▶ [Brief] Apart from the pictures, every entry below must be given again exactly.

▶ [Data supplied]
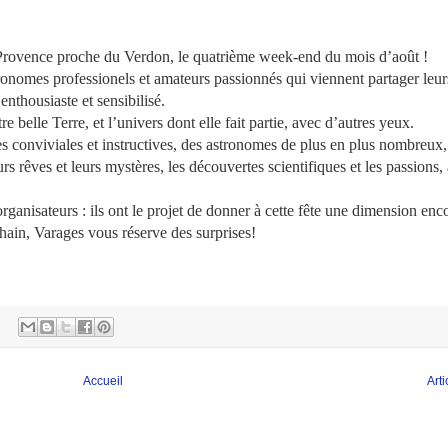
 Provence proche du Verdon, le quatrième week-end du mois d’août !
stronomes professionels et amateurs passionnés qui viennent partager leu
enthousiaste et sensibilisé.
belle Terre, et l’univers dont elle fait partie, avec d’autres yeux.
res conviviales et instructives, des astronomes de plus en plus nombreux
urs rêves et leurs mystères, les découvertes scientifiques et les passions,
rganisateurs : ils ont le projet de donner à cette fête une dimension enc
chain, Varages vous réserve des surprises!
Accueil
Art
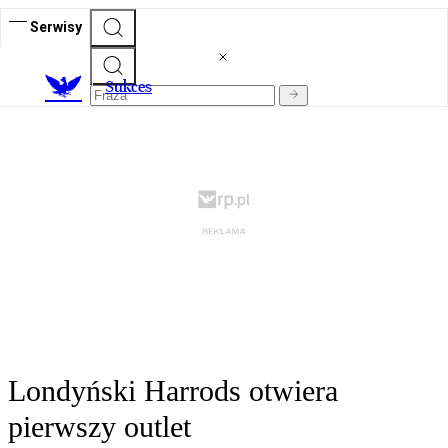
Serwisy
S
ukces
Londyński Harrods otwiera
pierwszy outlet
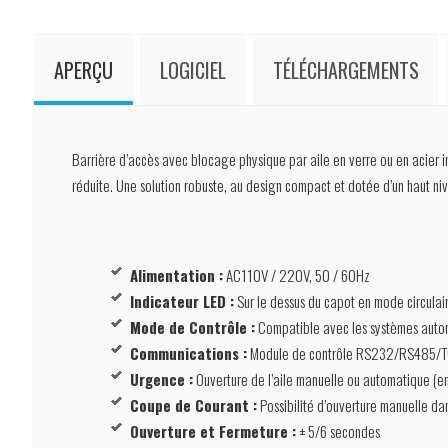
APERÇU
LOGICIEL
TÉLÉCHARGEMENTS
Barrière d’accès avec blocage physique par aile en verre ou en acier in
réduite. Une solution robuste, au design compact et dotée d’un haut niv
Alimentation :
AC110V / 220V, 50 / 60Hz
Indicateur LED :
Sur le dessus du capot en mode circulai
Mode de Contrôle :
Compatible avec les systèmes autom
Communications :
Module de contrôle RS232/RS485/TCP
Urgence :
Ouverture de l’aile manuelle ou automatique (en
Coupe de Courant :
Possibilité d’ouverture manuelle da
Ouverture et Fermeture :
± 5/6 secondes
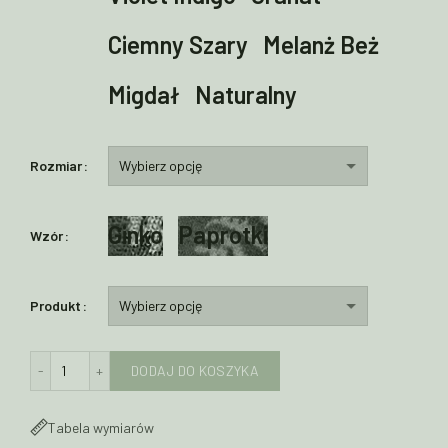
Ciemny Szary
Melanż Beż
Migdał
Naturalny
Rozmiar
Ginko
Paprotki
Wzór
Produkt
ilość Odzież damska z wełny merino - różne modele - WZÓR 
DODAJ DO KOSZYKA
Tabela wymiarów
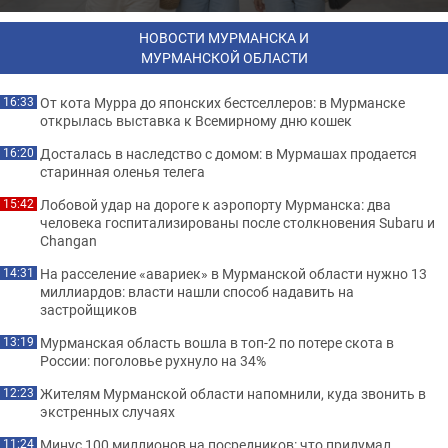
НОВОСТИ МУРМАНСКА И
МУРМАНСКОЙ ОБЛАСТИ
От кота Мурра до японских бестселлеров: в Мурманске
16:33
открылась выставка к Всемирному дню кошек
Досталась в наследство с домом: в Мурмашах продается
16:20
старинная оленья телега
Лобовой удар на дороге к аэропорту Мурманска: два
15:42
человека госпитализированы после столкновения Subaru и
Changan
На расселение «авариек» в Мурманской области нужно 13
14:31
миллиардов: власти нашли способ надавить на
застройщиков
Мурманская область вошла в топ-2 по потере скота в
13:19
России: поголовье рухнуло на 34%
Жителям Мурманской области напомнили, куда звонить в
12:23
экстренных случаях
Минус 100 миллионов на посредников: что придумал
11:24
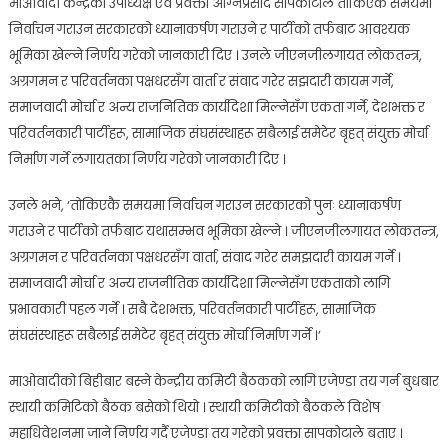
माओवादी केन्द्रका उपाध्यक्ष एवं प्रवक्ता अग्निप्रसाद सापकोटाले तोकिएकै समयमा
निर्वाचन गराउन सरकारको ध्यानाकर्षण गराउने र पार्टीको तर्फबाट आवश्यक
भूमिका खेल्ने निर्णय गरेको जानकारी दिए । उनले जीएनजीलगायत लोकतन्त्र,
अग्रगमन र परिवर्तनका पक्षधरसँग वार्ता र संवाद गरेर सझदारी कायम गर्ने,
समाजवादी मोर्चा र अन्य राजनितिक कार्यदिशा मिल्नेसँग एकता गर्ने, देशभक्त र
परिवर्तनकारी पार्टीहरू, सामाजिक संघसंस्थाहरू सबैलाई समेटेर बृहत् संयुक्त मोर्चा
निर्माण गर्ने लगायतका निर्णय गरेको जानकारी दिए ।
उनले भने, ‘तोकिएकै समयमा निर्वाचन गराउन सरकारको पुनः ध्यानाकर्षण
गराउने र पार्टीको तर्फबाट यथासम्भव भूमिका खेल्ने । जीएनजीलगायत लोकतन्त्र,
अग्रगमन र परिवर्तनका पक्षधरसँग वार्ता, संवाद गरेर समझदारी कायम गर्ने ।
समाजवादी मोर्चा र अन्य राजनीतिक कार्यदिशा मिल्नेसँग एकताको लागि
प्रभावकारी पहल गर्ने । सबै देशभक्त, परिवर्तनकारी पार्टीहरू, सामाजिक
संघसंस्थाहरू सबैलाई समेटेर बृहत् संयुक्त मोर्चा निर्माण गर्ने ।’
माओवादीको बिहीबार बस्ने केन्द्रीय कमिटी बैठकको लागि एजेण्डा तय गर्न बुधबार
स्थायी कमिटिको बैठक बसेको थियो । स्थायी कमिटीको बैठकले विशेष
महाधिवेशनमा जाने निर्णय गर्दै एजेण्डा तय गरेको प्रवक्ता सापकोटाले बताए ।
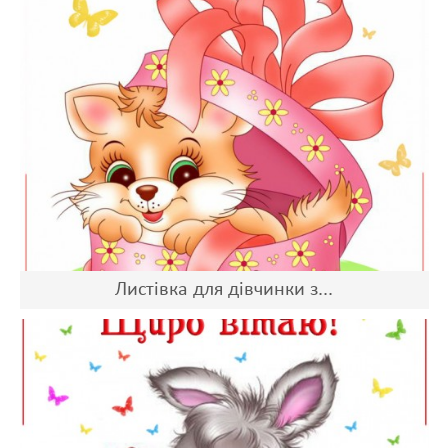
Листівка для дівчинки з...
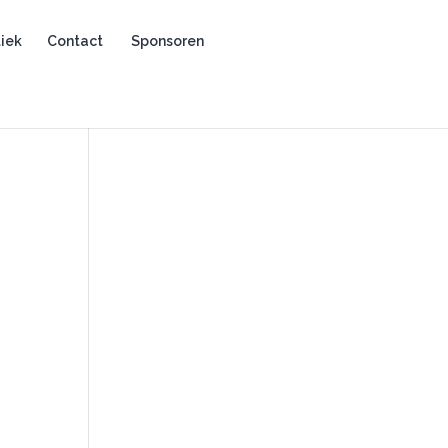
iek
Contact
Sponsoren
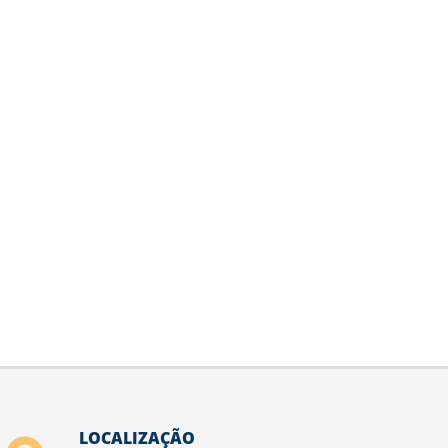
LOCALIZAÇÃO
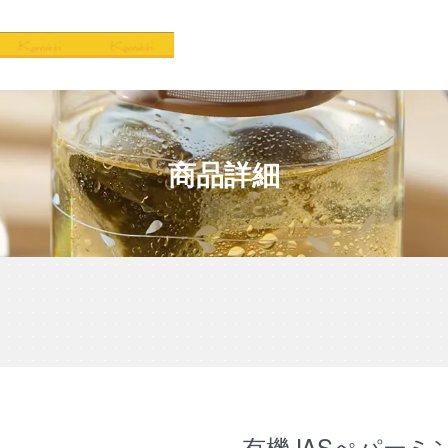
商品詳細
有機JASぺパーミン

▶ [Answer below]
 Provence proche du Verdon, le quatrième week-end du mois d’août !
stronomes professionels et amateurs passionnés qui viennent partager leu
enthousiaste et sensibilisé.
belle Terre, et l’univers dont elle fait partie, avec d’autres yeux.
res conviviales et instructives, des astronomes de plus en plus nombreux
urs rêves et leurs mystères, les découvertes scientifiques et les passions,
rganisateurs : ils ont le projet de donner à cette fête une dimension enc
chain, Varages vous réserve des surprises!
Accueil
Art
Serwisy
S
ukces
Londyński Harrods otwiera
pierwszy outlet
APERÇU
LOGICIEL
TÉLÉCHARGEMENTS
Barrière d’accès avec blocage physique par aile en verre ou en acier in
réduite. Une solution robuste, au design compact et dotée d’un haut niv
Alimentation :
AC110V / 220V, 50 / 60Hz
Indicateur LED :
Sur le dessus du capot en mode circulai
Mode de Contrôle :
Compatible avec les systèmes autom
Communications :
Module de contrôle RS232/RS485/TCP
Urgence :
Ouverture de l’aile manuelle ou automatique (en
Coupe de Courant :
Possibilité d’ouverture manuelle da
Ouverture et Fermeture :
± 5/6 secondes
Ciemny Szary
Melanż Beż
Migdał
Naturalny
Rozmiar
Ginko
Paprotki
Wzór
Produkt
ilość Odzież damska z wełny merino - różne modele - WZÓR 
DODAJ DO KOSZYKA
Tabela wymiarów
НОВОСТИ МУРМАНСКА И
МУРМАНСКОЙ ОБЛАСТИ
От кота Мурра до японских бестселлеров: в Мурманске
16:33
открылась выставка к Всемирному дню кошек
Досталась в наследство с домом: в Мурмашах продается
16:20
старинная оленья телега
Лобовой удар на дороге к аэропорту Мурманска: два
15:42
человека госпитализированы после столкновения Subaru и
Changan
На расселение «авариек» в Мурманской области нужно 13
14:31
миллиардов: власти нашли способ надавить на
застройщиков
Мурманская область вошла в топ-2 по потере скота в
13:19
России: поголовье рухнуло на 34%
Жителям Мурманской области напомнили, куда звонить в
12:23
экстренных случаях
Минус 100 миллионов на посредников: что придумал
11:24
माओवादी केन्द्रका उपाध्यक्ष एवं प्रवक्ता अग्निप्रसाद सापकोटाले तोकिएकै समयमा
निर्वाचन गराउन सरकारको ध्यानाकर्षण गराउने र पार्टीको तर्फबाट आवश्यक
भूमिका खेल्ने निर्णय गरेको जानकारी दिए । उनले जीएनजीलगायत लोकतन्त्र,
अग्रगमन र परिवर्तनका पक्षधरसँग वार्ता र संवाद गरेर सझदारी कायम गर्ने,
समाजवादी मोर्चा र अन्य राजनितिक कार्यदिशा मिल्नेसँग एकता गर्ने, देशभक्त र
परिवर्तनकारी पार्टीहरू, सामाजिक संघसंस्थाहरू सबैलाई समेटेर बृहत् संयुक्त मोर्चा
निर्माण गर्ने लगायतका निर्णय गरेको जानकारी दिए ।
उनले भने, ‘तोकिएकै समयमा निर्वाचन गराउन सरकारको पुनः ध्यानाकर्षण
गराउने र पार्टीको तर्फबाट यथासम्भव भूमिका खेल्ने । जीएनजीलगायत लोकतन्त्र,
अग्रगमन र परिवर्तनका पक्षधरसँग वार्ता, संवाद गरेर समझदारी कायम गर्ने ।
समाजवादी मोर्चा र अन्य राजनीतिक कार्यदिशा मिल्नेसँग एकताको लागि
प्रभावकारी पहल गर्ने । सबै देशभक्त, परिवर्तनकारी पार्टीहरू, सामाजिक
संघसंस्थाहरू सबैलाई समेटेर बृहत् संयुक्त मोर्चा निर्माण गर्ने ।’
माओवादीको बिहीबार बस्ने केन्द्रीय कमिटी बैठकको लागि एजेण्डा तय गर्न बुधबार
स्थायी कमिटिको बैठक बसेको थियो । स्थायी कमिटीको बैठकले विशेष
महाधिवेशनमा जाने निर्णय गर्दै एजेण्डा तय गरेको प्रवक्ता सापकोटाले बताए ।
Листівка для дівчинки з...
iek
Contact
Sponsoren
LOCALIZAÇÃO
商品詳細
有機JASぺパーミン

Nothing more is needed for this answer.